‘C’était une vengeance contre notre film’ : Lauréat d’un Oscar, il dit que des soldats ont aidé les colons à l’attaquer en Cisjordanie

Hamdan Ballal dit que les Israéliens l’ont frappé à coups de crosse et ont menacé de le tuer.

Dans une interview au Guardian, Ballal, l’un des quatre réalisateurs du film No Other Land, documentaire sur la destruction de villages de Cisjordanie qui a gagné l’Oscar du meilleur documentaire cette année, a raconté comment lundi deux soldats israéliens l’ont d’abord entouré tandis qu’un colon l’attaquait, avant de le frapper violemment à la tête et de le menacer de le tuer.

« Ça a commencé vers 18h, lundi » a dit Ballal, qui a été libéré mardi après son arrestation par les forces israéliennes qui l’ont détenu dans un commissariat de police de Cisjordanie . « Nous avions fini notre jeûne quotidien de Ramadan à Susya dans la région de Masafer Yatta, au sud de Hebron, lorsque quelqu’un m’a appelé en disant que des colons étaient entrés au village ».

Certains colons étaient armés de bâtons, d’autres avaient des couteaux et l’un d’eux portait un fusil M 16, ont dit des témoins au Guardian. Parmi eux se trouvait un groupe de soldats israéliens qui ont escorté les colons dans le village où vit Ballal.

« Comme je travaille pour une organisation humanitaire appelée Hagel, pour la défense des droits humains, et parce que je suis aussi photographe, j’y suis allé pour voir ce qu’il se passait » a-t-il dit. « J’ai pris trois ou quatre photos puis j’ai constaté que la situation se détériorait. Il y avait des dizaines de colons et ils étaient de plus en plus agressifs ».

Données
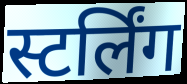
स्टर्लिंग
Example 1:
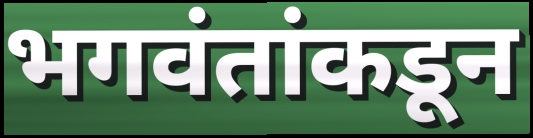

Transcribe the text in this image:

भगवंतांकडून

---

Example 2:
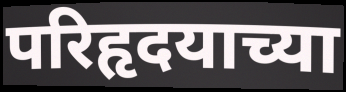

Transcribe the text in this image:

परिहृदयाच्या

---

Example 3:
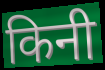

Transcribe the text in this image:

किनी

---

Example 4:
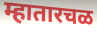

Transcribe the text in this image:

म्हातारचळ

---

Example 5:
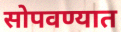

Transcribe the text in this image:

सोपवण्यात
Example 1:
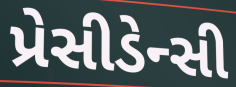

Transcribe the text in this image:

પ્રેસીડેન્સી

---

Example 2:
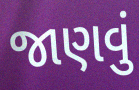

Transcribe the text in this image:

જાણવું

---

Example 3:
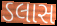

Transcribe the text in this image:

ડલાસ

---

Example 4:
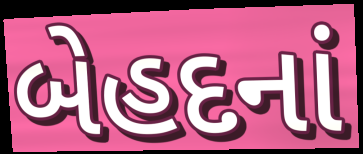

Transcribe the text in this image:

બેહદનાં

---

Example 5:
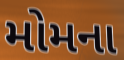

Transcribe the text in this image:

મોમના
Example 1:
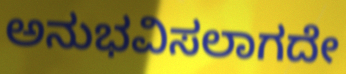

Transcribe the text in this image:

ಅನುಭವಿಸಲಾಗದೇ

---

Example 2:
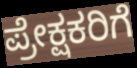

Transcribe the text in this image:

ಪ್ರೇಕ್ಷಕರಿಗೆ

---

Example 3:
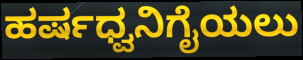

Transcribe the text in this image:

ಹರ್ಷಧ್ವನಿಗೈಯಲು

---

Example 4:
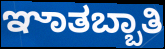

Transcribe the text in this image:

ಞಾತಬ್ಬಾತಿ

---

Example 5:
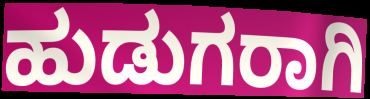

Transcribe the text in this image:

ಹುಡುಗರಾಗಿ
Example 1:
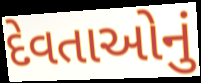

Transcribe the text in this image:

દેવતાઓનું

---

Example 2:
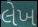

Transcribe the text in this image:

લેખ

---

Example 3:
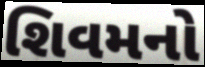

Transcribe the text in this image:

શિવમનો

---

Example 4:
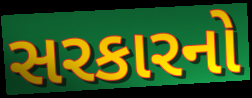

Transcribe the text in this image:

સરકારનો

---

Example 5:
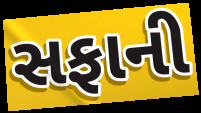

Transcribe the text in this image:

સફાની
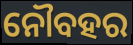
ନୌବହର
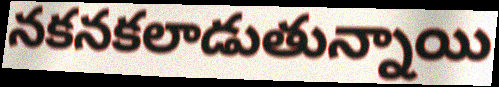
నకనకలాడుతున్నాయి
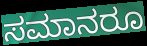
ಸಮಾನರೂ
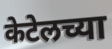
केटेलच्या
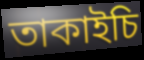
তাকাইচি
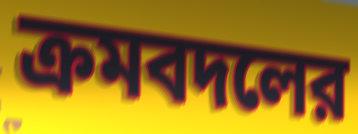
ক্রমবদলের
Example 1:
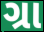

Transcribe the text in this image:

ગ્રા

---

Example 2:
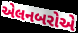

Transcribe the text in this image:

એલનબરોએ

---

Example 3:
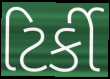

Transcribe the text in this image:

ટિર્કી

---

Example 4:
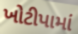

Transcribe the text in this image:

ખોટીપામાં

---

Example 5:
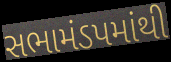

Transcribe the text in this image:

સભામંડપમાંથી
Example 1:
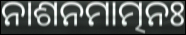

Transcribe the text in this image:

ନାଶନମାତ୍ମନଃ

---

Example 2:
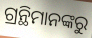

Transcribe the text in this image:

ଗ୍ରନ୍ଥିମାନଙ୍କରୁ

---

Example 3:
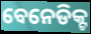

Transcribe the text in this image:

ବେନେଡିକ୍ଟ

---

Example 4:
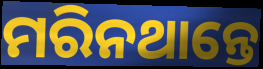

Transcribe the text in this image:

ମରିନଥାନ୍ତେ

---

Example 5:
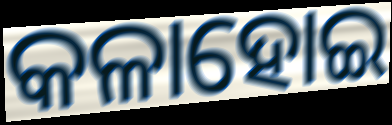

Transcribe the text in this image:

Énoncé
D'après l'article, pour quelle organisation Hamdan Ballal travaille-t-il ?

Réponse
Il travaille pour Hagel, une organisation humanitaire de défense des droits humains.